Mutation Report for: F297V_human-ACHE

The active center gorge of human acetylcholinesterase (HuAChE) is lined by 14 aromatic residues, whereas in the closely related human butyrylcholinesterase (HuBChE) 3 of the aromatic active center residues (Phe295, Phe297, Tyr337) as well as 3 of the residues at the gorge entrance (Tyr72, Tyr124, Trp286) are replaced by aliphatic amino acids. To investigate whether this structural variability can account for the reactivity differences between the two enzymes, gradual replacement of up to all of the 6 aromatic residues in HuAChE by the corresponding residues in HuBChE was carried out. The affinities of the hexamutant (Y72N/Y124Q/W286A/F295L/F297V/Y337A) toward tacrine, decamethonium, edrophonium, huperzine A, or BW284C51 differed by about 5-, 80-, 170-, 25000-, and 17000-fold, respectively, from those of the wild-type HuAChE. For most of these prototypical noncovalent active center and peripheral site ligands, the hexamutant HuAChE displayed a reactivity phenotype closely resembling that of HuBChE. These results support the accepted view that the active center architectures of AChE and BChE differ mainly by the presence of a larger void space in BChE. Nevertheless, reactivity of the hexamutant HuAChE toward the substrates acetylthiocholine and butyrylthiocholine, or covalent ligands such as phosphonates and the transition state analogue m-(N,N,N-trimethylammonio)trifluoroacetophenone (TMTFA), is about 45-170-fold lower than that of HuBChE. Most of this reduction in reactivity can be related to the combined replacements of the three aromatic residues at the active center, Phe295, Phe297, and Tyr337. We propose that the hexamutant HuAChE, unlike BChE, is impaired in its capacity to accommodate certain tetrahedral species in the active center. This impairment may be related to the enhanced mobility of the catalytic histidine His447, which is observed in molecular dynamics simulations of the hexamutant and the F295L/F297V/Y337A HuAChE enzymes but not in the wild-type HuAChE.

Substrate specificity determinants of human acetylcholinesterase (HuAChE) were identified by combination of molecular modeling and kinetic studies with enzymes mutated in residues Trp-86, Trp-286, Phe-295, Phe-297, Tyr-337, and Phe-338. The substitution of Trp-86 by alanine resulted in a 660-fold decrease in affinity for acetythiocholine but had no effect on affinity for the isosteric uncharged substrate (3,3-dimethylbutylthioacetate). The results demonstrate that residue Trp-86 is the anionic site which binds, through cation-pi interactions, the quaternary ammonium of choline, and that of active center inhibitors such as edrophonium. The results also suggest that in the non-covalent complex, charged and uncharged substrates with a common acyl moiety (acetyl) bind to different molecular environments. The hydrophobic site for the alcoholic portion of the covalent adduct (tetrahedral intermediate) includes residues Trp-86, Tyr-337, and Phe-338, which operate through nonpolar and/or stacking interactions, depending on the substrate.
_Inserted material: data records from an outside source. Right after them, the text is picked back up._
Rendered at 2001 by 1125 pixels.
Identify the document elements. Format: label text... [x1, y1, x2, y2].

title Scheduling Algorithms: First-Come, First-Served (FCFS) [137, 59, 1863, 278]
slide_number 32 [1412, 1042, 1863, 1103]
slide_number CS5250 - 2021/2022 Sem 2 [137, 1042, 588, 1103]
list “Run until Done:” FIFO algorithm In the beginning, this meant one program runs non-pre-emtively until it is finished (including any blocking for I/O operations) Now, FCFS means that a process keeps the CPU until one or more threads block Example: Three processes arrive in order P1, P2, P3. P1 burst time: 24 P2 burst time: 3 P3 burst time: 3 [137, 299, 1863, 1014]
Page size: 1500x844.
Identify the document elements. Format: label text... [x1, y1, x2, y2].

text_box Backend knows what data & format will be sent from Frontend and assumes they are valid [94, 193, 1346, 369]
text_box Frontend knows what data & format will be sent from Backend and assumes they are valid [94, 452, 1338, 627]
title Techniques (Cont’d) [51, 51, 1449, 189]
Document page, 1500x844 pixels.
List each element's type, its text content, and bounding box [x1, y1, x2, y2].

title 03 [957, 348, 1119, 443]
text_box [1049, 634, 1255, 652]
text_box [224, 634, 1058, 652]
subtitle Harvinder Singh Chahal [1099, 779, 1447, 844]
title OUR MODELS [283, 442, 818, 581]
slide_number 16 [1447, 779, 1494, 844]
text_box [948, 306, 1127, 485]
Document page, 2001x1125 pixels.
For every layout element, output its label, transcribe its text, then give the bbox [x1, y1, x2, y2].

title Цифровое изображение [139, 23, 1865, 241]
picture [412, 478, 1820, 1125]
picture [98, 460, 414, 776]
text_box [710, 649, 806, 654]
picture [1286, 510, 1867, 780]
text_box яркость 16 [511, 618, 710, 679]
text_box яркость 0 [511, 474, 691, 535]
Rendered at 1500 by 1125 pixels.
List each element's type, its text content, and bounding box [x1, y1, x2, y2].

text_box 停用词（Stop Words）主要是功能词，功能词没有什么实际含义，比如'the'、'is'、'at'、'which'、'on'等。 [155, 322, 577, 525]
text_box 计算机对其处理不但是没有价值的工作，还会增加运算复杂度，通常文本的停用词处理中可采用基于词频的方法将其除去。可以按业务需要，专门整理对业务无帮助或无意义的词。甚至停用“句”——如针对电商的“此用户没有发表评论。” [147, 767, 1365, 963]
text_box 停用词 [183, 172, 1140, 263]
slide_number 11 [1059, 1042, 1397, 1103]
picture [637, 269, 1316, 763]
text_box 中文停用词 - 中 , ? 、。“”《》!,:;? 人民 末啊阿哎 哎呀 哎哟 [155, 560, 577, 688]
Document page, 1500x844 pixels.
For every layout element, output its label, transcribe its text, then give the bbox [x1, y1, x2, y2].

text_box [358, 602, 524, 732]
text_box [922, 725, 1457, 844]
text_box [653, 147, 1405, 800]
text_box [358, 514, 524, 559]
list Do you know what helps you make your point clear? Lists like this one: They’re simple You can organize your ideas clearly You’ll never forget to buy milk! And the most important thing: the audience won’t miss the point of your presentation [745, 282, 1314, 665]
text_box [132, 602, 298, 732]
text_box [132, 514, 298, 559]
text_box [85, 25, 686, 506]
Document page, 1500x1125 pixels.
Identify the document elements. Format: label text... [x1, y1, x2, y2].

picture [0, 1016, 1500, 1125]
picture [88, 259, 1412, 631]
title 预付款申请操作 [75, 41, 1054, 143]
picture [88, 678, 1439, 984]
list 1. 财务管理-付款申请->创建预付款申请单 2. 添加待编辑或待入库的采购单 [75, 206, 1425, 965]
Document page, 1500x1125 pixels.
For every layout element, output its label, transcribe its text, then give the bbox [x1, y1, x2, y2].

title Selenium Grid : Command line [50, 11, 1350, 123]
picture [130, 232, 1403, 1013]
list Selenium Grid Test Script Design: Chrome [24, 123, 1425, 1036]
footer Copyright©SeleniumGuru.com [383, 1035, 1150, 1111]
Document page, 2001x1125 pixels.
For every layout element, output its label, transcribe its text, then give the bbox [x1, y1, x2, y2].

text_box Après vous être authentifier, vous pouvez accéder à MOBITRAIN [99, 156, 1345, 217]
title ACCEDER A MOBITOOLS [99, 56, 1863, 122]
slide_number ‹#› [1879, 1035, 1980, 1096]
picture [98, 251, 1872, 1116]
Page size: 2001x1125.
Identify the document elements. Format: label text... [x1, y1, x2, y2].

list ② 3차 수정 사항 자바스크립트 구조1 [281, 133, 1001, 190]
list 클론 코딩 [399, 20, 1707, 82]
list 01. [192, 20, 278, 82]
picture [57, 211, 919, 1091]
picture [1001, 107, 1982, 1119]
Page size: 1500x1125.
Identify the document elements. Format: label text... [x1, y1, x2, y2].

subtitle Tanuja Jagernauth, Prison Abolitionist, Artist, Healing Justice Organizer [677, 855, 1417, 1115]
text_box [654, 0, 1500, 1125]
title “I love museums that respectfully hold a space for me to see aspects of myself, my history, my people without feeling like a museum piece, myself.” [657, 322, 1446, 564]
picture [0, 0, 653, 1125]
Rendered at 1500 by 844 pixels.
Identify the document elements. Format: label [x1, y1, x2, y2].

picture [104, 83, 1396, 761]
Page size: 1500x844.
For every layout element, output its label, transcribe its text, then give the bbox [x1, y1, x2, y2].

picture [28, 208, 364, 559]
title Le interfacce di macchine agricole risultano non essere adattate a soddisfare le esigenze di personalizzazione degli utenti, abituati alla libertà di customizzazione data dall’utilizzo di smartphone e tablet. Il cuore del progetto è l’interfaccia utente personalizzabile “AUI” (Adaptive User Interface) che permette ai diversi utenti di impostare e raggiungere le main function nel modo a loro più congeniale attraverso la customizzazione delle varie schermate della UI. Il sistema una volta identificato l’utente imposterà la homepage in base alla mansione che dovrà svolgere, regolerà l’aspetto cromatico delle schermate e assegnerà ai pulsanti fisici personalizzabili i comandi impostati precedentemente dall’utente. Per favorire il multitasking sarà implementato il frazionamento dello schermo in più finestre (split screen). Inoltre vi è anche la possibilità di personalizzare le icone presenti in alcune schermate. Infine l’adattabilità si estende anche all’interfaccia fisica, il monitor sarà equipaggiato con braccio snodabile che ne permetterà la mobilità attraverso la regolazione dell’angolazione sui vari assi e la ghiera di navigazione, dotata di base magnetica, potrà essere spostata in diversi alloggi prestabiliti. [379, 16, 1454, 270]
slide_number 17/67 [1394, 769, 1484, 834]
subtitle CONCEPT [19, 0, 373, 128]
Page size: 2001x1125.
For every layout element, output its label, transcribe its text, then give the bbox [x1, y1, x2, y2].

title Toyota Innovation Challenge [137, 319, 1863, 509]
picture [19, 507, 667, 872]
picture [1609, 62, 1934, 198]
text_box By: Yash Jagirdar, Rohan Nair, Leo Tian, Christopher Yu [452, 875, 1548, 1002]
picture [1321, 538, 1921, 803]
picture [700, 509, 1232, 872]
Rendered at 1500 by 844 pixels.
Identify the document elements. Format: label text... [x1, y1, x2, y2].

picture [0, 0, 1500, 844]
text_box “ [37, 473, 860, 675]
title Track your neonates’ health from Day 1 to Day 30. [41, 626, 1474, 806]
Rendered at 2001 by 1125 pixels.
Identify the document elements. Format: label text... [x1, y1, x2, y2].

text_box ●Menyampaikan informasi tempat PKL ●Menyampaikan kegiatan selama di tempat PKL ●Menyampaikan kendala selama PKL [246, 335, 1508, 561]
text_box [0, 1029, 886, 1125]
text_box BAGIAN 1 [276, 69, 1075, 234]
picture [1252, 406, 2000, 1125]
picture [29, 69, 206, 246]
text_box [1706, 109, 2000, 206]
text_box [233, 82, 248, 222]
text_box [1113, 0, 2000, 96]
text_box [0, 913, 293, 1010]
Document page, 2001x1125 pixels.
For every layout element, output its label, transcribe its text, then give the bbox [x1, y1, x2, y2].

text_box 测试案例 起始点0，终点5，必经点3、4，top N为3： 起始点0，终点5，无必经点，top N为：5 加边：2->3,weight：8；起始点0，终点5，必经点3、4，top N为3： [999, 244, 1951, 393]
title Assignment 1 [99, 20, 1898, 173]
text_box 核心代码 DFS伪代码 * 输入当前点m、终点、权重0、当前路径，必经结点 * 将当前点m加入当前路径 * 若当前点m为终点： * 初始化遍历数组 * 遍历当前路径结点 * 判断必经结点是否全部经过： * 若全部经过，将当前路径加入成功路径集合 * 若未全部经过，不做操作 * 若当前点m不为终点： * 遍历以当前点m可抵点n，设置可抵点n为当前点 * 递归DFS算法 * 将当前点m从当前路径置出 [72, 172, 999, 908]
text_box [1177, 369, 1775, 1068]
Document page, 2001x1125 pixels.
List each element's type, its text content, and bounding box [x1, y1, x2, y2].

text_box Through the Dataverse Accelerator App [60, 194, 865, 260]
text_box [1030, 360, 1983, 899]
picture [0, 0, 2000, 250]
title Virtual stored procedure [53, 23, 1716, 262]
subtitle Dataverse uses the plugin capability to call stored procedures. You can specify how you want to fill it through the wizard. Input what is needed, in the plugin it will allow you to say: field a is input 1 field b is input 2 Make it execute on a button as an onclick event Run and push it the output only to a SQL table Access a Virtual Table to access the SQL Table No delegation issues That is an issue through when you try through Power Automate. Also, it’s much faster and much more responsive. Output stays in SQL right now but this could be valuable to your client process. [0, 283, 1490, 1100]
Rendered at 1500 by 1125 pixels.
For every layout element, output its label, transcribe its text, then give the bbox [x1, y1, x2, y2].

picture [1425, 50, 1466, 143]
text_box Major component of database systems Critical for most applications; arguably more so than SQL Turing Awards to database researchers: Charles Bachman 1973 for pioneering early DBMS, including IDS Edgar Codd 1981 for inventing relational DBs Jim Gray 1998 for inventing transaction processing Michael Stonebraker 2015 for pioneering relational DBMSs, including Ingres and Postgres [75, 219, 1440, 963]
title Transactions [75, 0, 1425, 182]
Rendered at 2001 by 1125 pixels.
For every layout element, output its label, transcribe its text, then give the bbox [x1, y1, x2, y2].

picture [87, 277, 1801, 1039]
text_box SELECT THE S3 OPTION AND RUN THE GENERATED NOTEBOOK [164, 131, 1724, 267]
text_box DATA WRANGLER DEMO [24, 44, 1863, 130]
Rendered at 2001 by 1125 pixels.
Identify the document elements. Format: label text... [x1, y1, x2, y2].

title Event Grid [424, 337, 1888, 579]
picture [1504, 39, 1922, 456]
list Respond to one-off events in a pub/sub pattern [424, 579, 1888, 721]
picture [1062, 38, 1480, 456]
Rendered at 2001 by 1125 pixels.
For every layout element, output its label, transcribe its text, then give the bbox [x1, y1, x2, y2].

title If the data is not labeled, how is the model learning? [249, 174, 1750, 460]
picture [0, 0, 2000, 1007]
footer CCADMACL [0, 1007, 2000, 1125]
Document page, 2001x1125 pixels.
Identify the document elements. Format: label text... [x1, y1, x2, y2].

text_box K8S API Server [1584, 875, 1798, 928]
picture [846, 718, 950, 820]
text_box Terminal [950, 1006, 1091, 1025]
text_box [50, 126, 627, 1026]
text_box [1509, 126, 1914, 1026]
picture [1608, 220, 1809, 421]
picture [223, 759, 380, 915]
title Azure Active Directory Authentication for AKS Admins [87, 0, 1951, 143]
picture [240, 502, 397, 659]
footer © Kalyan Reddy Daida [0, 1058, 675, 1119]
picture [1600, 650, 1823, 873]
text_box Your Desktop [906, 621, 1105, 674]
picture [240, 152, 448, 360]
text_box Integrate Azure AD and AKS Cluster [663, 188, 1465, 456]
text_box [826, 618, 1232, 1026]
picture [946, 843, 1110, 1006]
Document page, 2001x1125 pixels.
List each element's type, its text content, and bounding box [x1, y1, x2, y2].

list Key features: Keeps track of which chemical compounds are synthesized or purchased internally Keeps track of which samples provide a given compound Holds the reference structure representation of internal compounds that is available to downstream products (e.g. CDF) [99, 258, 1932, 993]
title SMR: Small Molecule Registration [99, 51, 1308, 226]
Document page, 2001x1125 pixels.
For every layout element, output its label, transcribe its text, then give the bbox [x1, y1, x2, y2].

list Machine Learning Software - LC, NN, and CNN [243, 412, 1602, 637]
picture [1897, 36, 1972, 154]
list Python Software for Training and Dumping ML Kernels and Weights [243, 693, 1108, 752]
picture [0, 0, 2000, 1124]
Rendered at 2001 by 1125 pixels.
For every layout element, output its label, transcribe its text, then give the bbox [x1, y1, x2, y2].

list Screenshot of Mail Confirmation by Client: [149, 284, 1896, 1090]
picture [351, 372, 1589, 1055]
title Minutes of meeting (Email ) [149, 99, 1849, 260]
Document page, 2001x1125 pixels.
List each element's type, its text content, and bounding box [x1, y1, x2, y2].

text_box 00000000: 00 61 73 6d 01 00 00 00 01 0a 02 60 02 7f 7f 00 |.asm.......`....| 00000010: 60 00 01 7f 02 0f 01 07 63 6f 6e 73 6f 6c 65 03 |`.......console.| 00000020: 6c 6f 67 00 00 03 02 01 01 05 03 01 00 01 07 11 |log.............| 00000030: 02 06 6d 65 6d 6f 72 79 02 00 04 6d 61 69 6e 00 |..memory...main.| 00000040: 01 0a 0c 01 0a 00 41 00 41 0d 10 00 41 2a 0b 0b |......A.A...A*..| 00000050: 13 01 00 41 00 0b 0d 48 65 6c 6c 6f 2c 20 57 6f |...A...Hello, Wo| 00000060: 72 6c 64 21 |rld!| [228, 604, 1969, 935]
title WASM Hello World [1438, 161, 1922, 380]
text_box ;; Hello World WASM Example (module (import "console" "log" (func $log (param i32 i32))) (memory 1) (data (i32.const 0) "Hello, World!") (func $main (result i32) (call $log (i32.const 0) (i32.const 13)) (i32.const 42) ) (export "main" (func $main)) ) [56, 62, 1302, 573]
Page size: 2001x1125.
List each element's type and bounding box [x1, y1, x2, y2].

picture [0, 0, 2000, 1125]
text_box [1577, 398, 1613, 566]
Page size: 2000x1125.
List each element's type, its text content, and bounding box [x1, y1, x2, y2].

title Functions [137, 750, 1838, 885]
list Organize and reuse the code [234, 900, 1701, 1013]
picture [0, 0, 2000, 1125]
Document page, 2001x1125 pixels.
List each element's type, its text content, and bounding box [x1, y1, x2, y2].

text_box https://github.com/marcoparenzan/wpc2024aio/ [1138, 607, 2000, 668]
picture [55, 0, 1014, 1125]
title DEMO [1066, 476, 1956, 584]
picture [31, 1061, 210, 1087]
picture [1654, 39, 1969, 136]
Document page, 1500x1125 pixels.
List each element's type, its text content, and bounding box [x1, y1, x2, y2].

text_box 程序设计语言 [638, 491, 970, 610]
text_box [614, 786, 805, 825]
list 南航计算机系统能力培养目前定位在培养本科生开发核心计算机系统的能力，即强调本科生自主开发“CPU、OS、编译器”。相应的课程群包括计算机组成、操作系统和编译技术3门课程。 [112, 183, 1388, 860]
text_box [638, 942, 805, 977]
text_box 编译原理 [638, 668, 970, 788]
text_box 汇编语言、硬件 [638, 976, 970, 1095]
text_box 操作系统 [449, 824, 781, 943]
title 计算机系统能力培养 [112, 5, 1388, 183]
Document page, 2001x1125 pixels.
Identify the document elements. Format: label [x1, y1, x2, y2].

Substrates containing choline but differing in the acyl moiety (acetyl, propyl, and butyryl) revealed that residues Phe-295 and Phe-297 determine substrate specificity of the acyl pocket for the covalent adducts. Phe-295 also determines substrate specificity in the non-covalent enzyme substrate complex and thus, the HuAChE F295A mutant exhibits over 130-fold increase in the apparent bimolecular rate constant for butyrylthiocholine compared with wild type enzyme. Reactivity toward specific butyrylcholinesterase inhibitors is similarly dependent on the nature of residues at positions 295 and 297. Amino acid Trp-286 at the rim of the active site "gorge" and Trp-86, in the active center, are essential elements in the mechanism of inhibition by propidium, a peripheral anionic site ligand. Molecular modeling and kinetic data suggest that a cross-talk between Trp-286 and Trp-86 can result in reorientation of Trp-86 which may then interfere with stabilization of substrate enzyme complexes. It is proposed that the conformational flexibility of aromatic residues generates a plasticity in the active center that contributes to the high efficiency of AChE and its ability to respond to external stimuli.